Here, we select α= 0.05

## Step 4: Collect and prepare data

## Import the necessary libraries

In [31]:
import numpy as np
import pandas as pd
from   scipy.stats import chi2_contingency   # For Chi-Square test 

## Reading the data into the DataFrame

In [32]:
df = pd.read_csv('NEP.csv')
df

Unnamed: 0,-,Favours NEP,Against NEP
0,Voted for ruling party,205,30
1,Did not vote for ruling party,64,279


In [33]:
# prepare the data by dropping the first column
data = df.drop(df.columns[0], axis = 1)

## Step 5: Calculate the p-value

In [34]:
# use chi2_contingency() to find the p-value
chi2, pval, dof, exp_freq = chi2_contingency(data)
# print the p-value
print('The p-value is', pval)

The p-value is 1.1307328231776248e-58


## Step 6: Compare the p-value with $\alpha$

In [36]:
# print the conclusion based on p-value
if pval < 0.05:
    print(f'As the p-value {pval} is less than the level of significance, we reject the null hypothesis.')
else:
    print(f'As the p-value {pval} is greater than the level of significance, we fail to reject the null hypothesis.')

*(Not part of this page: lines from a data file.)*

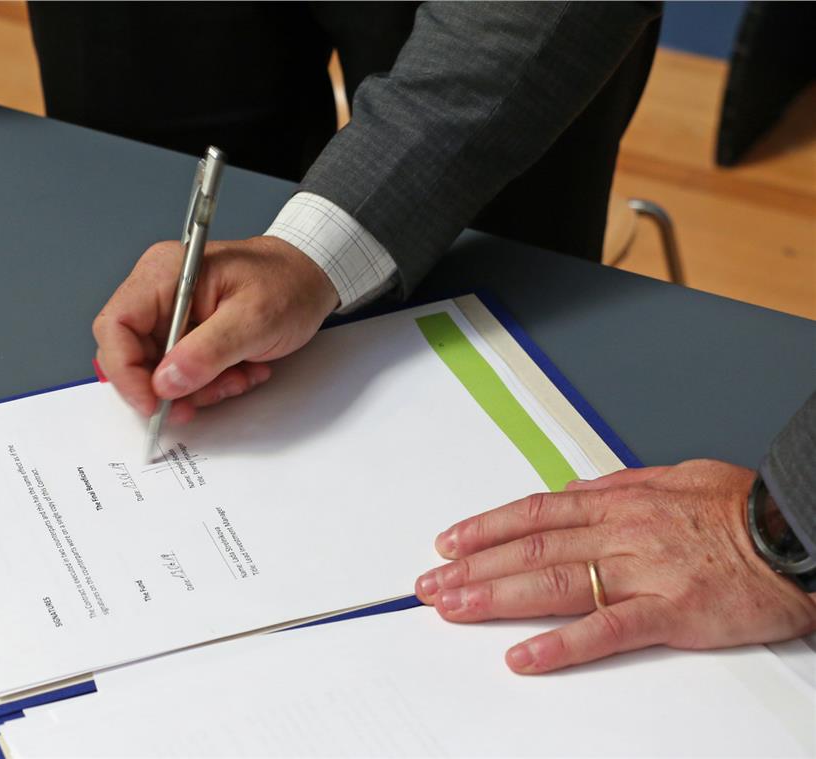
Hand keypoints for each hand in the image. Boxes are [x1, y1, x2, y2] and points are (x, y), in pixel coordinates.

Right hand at [93, 236, 338, 422]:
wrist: (312, 277)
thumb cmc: (288, 284)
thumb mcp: (253, 320)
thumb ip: (207, 352)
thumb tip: (165, 383)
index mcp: (165, 273)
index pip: (116, 325)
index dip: (125, 371)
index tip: (152, 403)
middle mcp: (159, 290)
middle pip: (131, 353)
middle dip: (168, 386)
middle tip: (201, 401)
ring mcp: (171, 312)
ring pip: (157, 369)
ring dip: (195, 388)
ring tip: (236, 378)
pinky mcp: (185, 331)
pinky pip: (179, 370)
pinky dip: (206, 382)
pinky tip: (239, 372)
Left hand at [415, 460, 815, 673]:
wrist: (799, 534)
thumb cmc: (740, 508)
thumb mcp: (674, 477)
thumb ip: (617, 486)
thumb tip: (571, 491)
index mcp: (618, 501)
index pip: (532, 514)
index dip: (484, 528)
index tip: (448, 543)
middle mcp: (621, 532)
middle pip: (529, 549)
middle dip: (472, 568)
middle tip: (430, 585)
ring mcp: (644, 572)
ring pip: (553, 583)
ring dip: (495, 597)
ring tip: (454, 610)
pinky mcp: (673, 611)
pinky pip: (607, 629)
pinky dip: (561, 644)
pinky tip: (524, 656)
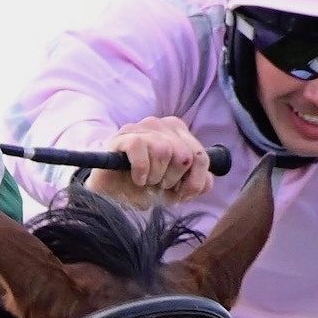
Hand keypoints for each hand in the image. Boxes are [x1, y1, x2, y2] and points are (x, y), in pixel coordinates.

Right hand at [84, 117, 214, 207]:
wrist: (111, 194)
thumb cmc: (144, 187)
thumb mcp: (175, 189)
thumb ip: (197, 183)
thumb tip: (207, 180)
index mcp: (178, 131)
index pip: (201, 156)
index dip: (193, 181)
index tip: (180, 193)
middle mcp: (161, 124)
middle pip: (184, 156)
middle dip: (173, 180)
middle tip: (159, 186)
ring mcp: (141, 127)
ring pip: (163, 152)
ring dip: (155, 177)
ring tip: (146, 182)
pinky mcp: (123, 136)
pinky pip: (140, 150)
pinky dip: (141, 171)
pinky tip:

As the p-value 1.1307328231776248e-58 is less than the level of significance, we reject the null hypothesis.


## Step 7:  Draw inference

Since the pvalue is < 0.05, we reject the null hypothesis. Hence, we have enough statistical evidence to say that opinion on NEP is NOT independent of voting for the ruling party.

## Insight

Opinion on NEP is NOT independent of voting for the ruling party.